Stored items from a collection
__________

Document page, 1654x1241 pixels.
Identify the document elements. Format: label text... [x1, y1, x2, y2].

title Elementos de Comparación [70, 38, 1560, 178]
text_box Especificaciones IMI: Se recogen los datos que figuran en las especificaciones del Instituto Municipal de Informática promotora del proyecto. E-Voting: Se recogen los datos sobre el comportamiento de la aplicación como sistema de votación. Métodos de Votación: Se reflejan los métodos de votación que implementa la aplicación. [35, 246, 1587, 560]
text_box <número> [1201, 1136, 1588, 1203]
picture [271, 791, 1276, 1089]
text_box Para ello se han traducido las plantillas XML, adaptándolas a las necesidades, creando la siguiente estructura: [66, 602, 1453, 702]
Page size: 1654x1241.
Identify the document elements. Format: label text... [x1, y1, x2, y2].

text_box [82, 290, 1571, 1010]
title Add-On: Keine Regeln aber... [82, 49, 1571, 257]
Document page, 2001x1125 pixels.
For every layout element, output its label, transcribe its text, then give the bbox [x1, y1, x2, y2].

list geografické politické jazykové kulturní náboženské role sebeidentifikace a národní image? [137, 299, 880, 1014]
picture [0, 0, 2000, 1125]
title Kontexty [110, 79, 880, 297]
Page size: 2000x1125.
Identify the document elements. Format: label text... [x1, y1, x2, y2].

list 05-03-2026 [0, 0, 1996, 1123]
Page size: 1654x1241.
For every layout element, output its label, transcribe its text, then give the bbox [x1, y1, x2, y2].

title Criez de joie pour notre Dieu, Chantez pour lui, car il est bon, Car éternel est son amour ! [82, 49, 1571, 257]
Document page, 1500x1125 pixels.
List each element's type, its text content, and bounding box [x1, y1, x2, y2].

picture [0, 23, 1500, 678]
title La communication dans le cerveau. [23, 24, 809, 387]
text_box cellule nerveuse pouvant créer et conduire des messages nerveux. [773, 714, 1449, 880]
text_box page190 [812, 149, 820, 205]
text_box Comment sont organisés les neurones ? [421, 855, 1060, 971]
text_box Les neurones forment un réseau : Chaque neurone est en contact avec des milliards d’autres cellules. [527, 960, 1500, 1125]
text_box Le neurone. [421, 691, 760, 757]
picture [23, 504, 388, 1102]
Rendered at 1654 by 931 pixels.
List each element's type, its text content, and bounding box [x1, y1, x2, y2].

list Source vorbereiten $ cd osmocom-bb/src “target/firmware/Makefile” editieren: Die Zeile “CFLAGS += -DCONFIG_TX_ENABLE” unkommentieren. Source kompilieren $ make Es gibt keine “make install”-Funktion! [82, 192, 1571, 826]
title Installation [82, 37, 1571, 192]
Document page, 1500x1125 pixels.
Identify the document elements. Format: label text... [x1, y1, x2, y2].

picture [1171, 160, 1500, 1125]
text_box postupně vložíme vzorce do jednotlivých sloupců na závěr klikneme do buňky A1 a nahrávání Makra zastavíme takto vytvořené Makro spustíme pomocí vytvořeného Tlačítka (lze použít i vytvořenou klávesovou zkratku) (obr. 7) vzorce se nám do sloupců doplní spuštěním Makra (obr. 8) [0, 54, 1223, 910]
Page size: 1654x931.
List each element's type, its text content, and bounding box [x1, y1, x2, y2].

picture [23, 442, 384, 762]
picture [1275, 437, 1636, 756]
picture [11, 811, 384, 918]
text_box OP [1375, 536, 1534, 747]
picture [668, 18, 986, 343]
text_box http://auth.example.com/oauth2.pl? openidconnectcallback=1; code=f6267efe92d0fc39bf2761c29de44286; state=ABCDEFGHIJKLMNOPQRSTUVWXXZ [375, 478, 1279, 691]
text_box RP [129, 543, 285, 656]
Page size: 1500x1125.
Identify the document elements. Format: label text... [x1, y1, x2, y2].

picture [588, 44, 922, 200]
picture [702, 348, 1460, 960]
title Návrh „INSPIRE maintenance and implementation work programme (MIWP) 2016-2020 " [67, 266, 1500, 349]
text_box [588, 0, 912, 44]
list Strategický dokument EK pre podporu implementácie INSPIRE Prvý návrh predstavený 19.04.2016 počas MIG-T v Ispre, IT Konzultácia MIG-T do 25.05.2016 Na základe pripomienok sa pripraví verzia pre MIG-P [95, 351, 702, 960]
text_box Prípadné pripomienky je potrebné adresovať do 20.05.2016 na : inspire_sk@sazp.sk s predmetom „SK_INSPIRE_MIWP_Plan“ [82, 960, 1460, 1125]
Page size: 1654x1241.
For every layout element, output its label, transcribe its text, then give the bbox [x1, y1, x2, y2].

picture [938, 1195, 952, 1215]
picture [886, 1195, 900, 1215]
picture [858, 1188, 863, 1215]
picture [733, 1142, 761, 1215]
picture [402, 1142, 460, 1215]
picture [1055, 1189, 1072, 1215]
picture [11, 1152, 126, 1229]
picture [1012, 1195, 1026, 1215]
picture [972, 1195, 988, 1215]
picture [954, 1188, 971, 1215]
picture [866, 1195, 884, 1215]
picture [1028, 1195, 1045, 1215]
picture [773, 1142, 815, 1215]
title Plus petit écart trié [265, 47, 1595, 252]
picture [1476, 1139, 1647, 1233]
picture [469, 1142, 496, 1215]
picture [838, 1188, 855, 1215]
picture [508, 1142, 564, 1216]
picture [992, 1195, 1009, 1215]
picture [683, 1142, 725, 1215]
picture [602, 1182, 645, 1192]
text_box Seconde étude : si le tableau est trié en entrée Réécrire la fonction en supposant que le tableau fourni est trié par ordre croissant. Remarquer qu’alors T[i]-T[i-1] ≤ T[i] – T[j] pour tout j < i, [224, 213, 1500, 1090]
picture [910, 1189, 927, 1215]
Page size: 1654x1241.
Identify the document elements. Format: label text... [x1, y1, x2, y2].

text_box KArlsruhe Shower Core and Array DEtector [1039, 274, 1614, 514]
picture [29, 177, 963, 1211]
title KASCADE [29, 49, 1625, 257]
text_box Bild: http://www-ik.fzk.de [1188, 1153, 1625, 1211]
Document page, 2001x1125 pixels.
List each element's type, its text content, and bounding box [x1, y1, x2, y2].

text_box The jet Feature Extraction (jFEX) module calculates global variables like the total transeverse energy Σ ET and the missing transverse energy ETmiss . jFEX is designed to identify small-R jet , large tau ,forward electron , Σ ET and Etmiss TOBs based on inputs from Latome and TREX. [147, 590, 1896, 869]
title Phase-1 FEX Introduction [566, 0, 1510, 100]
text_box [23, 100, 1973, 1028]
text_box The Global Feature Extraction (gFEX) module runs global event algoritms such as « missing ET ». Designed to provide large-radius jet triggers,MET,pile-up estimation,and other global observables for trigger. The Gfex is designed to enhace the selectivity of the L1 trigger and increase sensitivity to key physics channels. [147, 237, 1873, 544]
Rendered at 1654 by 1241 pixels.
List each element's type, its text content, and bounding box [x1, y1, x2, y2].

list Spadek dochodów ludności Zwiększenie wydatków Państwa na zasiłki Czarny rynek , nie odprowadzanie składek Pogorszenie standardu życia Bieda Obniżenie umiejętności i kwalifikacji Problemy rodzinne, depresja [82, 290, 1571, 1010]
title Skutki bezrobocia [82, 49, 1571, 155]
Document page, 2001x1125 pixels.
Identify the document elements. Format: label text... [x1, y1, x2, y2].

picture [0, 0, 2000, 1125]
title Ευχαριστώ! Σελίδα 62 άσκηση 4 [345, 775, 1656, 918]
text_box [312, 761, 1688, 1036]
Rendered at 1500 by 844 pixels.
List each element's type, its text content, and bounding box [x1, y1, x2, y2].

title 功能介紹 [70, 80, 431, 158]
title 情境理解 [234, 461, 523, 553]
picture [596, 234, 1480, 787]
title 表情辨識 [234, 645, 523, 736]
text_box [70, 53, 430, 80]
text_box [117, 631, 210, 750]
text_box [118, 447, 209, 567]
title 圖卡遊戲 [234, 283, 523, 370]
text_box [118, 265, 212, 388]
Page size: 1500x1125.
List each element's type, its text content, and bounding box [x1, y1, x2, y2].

__________

Objective
Please copy out the lines of the material above, starting at the line that contains "Rendered at 1654 by 1241 pixels." and continuing through the end of the material.

Solved problem
Rendered at 1654 by 1241 pixels.
List each element's type, its text content, and bounding box [x1, y1, x2, y2].

list Spadek dochodów ludności Zwiększenie wydatków Państwa na zasiłki Czarny rynek , nie odprowadzanie składek Pogorszenie standardu życia Bieda Obniżenie umiejętności i kwalifikacji Problemy rodzinne, depresja [82, 290, 1571, 1010]
title Skutki bezrobocia [82, 49, 1571, 155]
Document page, 2001x1125 pixels.
Identify the document elements. Format: label text... [x1, y1, x2, y2].

picture [0, 0, 2000, 1125]
title Ευχαριστώ! Σελίδα 62 άσκηση 4 [345, 775, 1656, 918]
text_box [312, 761, 1688, 1036]
Rendered at 1500 by 844 pixels.
List each element's type, its text content, and bounding box [x1, y1, x2, y2].

title 功能介紹 [70, 80, 431, 158]
title 情境理解 [234, 461, 523, 553]
picture [596, 234, 1480, 787]
title 表情辨識 [234, 645, 523, 736]
text_box [70, 53, 430, 80]
text_box [117, 631, 210, 750]
text_box [118, 447, 209, 567]
title 圖卡遊戲 [234, 283, 523, 370]
text_box [118, 265, 212, 388]
Page size: 1500x1125.
List each element's type, its text content, and bounding box [x1, y1, x2, y2].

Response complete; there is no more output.